В среду патер Пишон, причастив меня, сказал, что приготовил для меня особый подарок, и, извлекши из пакета пластинку, поставил её на старенький проигрыватель, находившийся в комнате для духовных занятий. Дискант запел печальное «Кирие» из си-минорной мессы Баха. Название было мне знакомо, но слышал я эту мелодию впервые, она была прекрасна, я даже подосадовал, что не приобщился к подобной музыке при жизни (правильнее сказать до ареста, но почему-то мне подумалось именно так – при жизни). Иногда начальник воспитательной службы устраивает для заключённых прослушивание граммофонных пластинок, и я всегда с нетерпением жду этих концертов. Но чтобы патер поставил пластинку для меня одного – такого ещё не бывало. Поблагодарив его, я весь обратился в слух. Сидел, сжимая в руке чётки и стараясь не упустить ни единой музыкальной фразы, ни единого звука. Почему-то у меня вдруг возникло ощущение, что этой мелодии я никогда больше не услышу; глаза навернулись слёзы, дослушав примерно до половины, я понял, что больше не могу сдерживаться, и заплакал, начав же плакать, не мог остановиться и скоро уже захлёбывался от рыданий. Перевернув пластинку, патер встревоженно взглянул на меня. Привычно улыбнувшись ему, я кивнул – мол, не обращайте внимания. Усмирённое музыкой это затаилось где-то в глубине души и не обнаруживало себя. Я ощутил милосердие Господне, на меня снизошло умиротворение, как это было в тот миг, когда патер Шом свершал надо мной обряд святого крещения. Да будет воля Твоя, да будет воля Твоя… Но вот музыка смолкла, и моей душой овладело ещё большее смятение. Патер, конечно же, сразу это заметил.
– Такэо, с тобой сегодня что-то не так?
– Просто музыка очень уж хороша. – Я попытался улыбнуться, но улыбка получилась какой-то неестественной.
– Да, музыка действительно прекрасная.
– Спасибо вам. Теперь мне не о чем сожалеть.
– Это ещё почему? Что значит не о чем сожалеть?
Меня вдруг словно сильно толкнуло вперёд, и я пристально взглянул на патера.
– Отец, скажите мне правду. Что, завтра я уйду туда?
– Не знаю. Это никому не известно.
Серовато-голубые, прозрачные, как кристаллы, глаза патера Пишона были непроницаемы. Впрочем, скорее всего, он действительно ничего не знал. Патер всегда был предельно откровенен и никогда не скрытничал, уж в этом-то я уверен. И тем не менее сомнения по-прежнему терзали меня, мне казалось, что за его спиной маячат мрачные тени поборников справедливости.

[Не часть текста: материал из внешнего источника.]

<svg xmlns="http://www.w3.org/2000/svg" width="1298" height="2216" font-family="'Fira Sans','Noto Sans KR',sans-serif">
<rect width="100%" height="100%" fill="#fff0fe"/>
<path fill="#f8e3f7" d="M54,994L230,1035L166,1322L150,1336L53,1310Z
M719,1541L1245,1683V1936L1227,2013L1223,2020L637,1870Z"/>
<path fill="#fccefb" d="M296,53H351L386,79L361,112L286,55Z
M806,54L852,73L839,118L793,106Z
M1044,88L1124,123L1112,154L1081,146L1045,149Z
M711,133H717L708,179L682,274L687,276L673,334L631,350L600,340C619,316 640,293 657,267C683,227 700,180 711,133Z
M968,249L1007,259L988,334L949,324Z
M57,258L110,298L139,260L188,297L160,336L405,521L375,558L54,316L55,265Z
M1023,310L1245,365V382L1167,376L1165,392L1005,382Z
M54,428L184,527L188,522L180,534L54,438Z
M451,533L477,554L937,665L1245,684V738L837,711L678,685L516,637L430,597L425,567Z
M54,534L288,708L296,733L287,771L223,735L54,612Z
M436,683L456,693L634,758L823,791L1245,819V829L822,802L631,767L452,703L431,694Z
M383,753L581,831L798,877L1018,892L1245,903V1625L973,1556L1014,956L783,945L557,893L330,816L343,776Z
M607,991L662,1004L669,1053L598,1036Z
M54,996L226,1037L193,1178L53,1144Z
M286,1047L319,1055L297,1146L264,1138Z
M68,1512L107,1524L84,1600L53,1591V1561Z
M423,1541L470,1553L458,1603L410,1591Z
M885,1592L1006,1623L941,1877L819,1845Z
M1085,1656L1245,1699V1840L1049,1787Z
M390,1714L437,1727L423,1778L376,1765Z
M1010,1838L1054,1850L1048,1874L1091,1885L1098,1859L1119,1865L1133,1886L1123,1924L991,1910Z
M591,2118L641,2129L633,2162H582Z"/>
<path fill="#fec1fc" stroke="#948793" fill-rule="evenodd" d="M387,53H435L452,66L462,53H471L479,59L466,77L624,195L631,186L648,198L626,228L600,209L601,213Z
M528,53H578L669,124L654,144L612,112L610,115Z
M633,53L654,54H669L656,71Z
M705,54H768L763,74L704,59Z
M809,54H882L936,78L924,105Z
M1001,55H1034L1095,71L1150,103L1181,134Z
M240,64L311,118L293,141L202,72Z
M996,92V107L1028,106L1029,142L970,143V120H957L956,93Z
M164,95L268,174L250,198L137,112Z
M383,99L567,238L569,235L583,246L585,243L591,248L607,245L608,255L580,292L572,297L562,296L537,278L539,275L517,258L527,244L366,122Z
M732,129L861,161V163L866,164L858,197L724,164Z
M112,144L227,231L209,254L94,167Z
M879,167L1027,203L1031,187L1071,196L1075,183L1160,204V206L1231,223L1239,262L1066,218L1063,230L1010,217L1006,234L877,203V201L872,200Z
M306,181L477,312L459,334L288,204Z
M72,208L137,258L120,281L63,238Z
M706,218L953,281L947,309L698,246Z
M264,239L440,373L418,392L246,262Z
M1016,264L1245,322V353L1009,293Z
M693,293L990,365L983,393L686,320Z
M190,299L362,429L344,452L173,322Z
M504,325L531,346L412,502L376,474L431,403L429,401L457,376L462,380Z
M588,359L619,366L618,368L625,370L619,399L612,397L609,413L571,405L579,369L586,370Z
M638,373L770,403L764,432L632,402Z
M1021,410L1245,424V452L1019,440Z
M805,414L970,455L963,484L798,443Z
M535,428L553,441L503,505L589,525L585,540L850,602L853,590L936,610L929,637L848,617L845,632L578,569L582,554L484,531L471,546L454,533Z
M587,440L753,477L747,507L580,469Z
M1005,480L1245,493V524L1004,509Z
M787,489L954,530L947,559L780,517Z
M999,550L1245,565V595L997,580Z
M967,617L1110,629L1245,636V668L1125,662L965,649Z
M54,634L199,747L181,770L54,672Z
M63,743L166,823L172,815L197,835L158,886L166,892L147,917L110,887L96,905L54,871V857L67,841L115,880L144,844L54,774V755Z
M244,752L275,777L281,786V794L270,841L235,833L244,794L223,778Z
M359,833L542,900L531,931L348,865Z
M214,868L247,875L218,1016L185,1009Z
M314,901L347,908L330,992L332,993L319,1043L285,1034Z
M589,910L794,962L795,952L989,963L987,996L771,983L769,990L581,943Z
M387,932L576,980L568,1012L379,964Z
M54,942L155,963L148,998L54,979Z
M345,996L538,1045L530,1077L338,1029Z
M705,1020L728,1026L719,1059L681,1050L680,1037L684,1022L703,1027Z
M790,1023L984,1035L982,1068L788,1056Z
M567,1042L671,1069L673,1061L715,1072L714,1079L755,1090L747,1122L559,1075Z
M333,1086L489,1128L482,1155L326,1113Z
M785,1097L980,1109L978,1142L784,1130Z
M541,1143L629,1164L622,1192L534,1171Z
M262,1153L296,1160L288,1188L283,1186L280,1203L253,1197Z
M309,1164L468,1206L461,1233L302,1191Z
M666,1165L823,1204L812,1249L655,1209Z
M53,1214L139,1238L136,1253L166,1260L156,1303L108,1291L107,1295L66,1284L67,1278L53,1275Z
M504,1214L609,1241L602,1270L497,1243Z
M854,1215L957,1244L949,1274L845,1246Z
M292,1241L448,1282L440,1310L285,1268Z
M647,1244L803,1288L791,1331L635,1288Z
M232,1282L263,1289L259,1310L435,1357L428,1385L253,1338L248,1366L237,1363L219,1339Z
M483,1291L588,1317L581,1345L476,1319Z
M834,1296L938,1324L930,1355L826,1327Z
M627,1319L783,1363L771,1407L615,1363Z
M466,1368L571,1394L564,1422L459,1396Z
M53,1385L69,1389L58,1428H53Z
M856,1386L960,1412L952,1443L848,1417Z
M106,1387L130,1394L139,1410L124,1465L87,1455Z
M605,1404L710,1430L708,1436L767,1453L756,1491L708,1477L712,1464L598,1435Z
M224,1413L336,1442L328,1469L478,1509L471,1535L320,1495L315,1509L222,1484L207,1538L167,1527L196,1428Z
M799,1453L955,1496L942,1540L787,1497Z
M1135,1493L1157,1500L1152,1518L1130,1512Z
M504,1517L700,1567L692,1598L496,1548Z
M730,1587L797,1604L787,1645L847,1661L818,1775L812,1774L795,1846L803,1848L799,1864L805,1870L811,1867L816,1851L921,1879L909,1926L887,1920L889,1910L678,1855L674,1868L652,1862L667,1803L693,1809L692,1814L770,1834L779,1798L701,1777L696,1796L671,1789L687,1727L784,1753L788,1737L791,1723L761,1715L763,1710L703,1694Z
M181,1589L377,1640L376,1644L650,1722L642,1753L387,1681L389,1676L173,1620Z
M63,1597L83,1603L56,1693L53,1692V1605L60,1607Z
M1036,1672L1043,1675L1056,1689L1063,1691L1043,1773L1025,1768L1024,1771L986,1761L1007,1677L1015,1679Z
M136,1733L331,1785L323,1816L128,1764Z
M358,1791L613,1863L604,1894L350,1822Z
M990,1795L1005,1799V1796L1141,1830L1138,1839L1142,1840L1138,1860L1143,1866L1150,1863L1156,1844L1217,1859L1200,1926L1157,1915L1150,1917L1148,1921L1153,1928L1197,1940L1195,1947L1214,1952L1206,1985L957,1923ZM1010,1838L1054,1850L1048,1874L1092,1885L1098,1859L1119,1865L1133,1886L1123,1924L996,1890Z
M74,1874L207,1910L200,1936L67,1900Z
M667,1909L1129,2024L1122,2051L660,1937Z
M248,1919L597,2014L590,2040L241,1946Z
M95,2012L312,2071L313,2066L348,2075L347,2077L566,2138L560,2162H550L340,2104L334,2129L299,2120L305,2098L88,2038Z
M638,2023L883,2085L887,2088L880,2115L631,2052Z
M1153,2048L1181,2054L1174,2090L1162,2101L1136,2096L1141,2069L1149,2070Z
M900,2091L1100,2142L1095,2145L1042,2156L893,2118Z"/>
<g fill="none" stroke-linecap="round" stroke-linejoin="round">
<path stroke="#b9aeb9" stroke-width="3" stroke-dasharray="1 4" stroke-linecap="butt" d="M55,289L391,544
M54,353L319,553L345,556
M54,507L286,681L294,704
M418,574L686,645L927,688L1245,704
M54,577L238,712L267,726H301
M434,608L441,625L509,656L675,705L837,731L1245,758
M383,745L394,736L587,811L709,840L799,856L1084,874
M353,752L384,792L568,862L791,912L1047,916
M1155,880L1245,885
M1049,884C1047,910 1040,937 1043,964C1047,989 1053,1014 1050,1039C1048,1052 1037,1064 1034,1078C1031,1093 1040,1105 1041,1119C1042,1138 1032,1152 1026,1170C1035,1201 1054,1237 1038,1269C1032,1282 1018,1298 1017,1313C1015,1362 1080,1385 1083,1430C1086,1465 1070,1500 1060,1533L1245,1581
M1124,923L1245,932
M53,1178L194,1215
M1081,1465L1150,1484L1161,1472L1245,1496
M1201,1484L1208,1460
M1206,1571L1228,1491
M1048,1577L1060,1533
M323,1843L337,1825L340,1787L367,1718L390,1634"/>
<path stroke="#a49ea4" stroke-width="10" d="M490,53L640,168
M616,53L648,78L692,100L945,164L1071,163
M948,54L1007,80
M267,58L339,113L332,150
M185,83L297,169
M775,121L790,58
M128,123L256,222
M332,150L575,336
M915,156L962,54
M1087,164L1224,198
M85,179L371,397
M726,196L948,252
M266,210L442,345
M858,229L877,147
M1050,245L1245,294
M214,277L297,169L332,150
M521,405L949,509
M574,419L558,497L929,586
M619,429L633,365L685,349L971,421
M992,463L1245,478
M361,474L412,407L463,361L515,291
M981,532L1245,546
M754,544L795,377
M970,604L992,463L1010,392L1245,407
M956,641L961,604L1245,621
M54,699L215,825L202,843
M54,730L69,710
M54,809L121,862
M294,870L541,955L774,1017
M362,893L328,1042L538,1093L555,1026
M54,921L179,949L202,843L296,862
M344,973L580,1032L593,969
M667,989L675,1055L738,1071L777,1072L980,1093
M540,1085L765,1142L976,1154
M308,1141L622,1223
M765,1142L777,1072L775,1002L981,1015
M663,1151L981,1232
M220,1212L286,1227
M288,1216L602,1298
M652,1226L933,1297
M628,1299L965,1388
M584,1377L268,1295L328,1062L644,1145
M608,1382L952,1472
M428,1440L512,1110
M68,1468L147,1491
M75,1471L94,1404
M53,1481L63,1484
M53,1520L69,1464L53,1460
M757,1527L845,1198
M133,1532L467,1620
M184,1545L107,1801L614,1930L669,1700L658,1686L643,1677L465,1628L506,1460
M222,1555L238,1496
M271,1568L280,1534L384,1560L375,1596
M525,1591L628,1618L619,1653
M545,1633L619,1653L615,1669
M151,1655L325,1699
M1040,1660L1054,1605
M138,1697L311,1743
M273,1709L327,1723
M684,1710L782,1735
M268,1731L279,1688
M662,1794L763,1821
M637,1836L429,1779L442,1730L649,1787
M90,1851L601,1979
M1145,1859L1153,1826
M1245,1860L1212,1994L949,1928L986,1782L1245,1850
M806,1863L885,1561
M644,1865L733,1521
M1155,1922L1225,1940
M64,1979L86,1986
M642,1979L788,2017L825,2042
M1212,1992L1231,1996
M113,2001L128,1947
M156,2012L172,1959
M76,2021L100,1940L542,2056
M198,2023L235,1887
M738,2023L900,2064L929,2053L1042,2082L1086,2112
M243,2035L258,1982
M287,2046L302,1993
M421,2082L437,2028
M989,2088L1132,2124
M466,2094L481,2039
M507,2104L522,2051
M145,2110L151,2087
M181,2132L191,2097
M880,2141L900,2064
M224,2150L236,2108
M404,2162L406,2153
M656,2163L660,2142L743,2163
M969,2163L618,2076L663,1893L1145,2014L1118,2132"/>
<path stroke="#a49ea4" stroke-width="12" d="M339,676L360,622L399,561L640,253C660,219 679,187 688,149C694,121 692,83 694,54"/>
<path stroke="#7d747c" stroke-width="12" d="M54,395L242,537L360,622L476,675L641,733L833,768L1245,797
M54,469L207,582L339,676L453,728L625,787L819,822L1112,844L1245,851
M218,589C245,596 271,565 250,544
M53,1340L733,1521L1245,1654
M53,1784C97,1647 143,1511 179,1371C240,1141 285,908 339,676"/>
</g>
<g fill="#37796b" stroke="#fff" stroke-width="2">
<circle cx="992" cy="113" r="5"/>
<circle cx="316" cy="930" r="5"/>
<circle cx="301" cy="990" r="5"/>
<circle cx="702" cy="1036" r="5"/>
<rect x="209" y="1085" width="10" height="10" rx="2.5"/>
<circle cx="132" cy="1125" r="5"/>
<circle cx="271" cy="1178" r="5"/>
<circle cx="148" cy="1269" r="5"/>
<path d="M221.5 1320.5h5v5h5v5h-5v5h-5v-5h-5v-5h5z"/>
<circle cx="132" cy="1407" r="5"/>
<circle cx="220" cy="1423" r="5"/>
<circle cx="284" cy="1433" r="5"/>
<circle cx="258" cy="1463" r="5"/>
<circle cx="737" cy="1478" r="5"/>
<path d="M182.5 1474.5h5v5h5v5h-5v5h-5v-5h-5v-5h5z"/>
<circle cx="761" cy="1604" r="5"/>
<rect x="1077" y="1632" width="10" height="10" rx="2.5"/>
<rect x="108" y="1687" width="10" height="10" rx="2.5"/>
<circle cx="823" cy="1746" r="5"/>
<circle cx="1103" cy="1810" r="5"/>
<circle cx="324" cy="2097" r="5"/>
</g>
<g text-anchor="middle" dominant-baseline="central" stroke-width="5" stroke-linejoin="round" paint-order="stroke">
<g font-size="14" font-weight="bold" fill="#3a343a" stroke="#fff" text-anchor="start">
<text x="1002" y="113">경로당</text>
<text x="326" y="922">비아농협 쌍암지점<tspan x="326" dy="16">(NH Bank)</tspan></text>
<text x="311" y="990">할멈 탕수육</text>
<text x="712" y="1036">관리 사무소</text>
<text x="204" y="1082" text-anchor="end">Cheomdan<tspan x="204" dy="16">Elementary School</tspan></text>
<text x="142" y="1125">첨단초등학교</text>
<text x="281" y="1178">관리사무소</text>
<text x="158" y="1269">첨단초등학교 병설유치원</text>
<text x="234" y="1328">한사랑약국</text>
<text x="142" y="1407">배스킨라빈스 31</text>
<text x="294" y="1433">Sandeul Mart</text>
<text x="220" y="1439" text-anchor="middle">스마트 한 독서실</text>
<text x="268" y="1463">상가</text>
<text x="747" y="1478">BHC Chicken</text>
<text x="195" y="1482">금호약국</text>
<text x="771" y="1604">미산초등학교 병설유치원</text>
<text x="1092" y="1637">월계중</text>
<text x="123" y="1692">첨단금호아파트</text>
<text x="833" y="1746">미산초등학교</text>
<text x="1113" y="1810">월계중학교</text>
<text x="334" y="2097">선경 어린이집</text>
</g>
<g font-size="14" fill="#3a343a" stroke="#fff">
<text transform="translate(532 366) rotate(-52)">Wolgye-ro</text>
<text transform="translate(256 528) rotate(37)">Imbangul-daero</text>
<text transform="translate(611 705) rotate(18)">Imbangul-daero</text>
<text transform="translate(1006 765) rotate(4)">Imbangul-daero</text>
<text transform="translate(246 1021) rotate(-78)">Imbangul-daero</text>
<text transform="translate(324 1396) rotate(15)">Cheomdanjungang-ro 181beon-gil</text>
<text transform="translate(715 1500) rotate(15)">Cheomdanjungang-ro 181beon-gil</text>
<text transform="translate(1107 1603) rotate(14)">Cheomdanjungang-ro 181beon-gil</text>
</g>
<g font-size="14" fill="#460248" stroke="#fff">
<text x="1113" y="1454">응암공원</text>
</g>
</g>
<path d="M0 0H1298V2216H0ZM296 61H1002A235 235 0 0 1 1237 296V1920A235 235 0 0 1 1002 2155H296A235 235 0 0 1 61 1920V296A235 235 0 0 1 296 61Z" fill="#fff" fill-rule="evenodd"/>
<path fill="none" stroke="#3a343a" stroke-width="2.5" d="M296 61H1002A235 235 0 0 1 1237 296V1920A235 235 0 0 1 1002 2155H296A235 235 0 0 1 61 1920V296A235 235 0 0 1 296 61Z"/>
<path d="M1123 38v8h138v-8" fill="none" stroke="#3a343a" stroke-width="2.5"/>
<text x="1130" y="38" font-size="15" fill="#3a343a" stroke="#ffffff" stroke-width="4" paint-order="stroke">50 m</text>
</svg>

Почему именно сегодня он принёс мне эту пластинку? Почему вдруг решил сделать мне «особый подарок» сразу же после моего разговора с начальником тюрьмы?
В четверг ко мне приходила мать. День выдался ясный, но холодный, деревянный домик для свиданий сотрясался от порывов ветра, и закутанная в новое чёрное пальто мать явно мёрзла. Меня встревожило это новое пальто: раньше она всегда приходила в старом, тёмно-синем. Она сказала, что пальто привёз ей из Парижа Макио, и, отвернув полу, продемонстрировала тёплую подкладку из белого меха. «Ну, в таком пальто никакой холод не страшен!» – похвалил я обновку, но внутренне содрогнулся: чёрное с белым – слишком уж траурное сочетание. Наверное, это выбило меня из колеи, во всяком случае, я никак не мог сообразить, о чём с ней говорить, язык словно прилип к гортани. Мать по природе своей тоже неразговорчива, так что нам никак не удавалось прервать неловкое молчание. Надзиратель Вакабаяси, присутствующий при свидании, подозрительно на нас косился – обычно бывает наоборот: люди говорят, перебивая друг друга, чтобы успеть всё сказать, ведь свидания ограничено.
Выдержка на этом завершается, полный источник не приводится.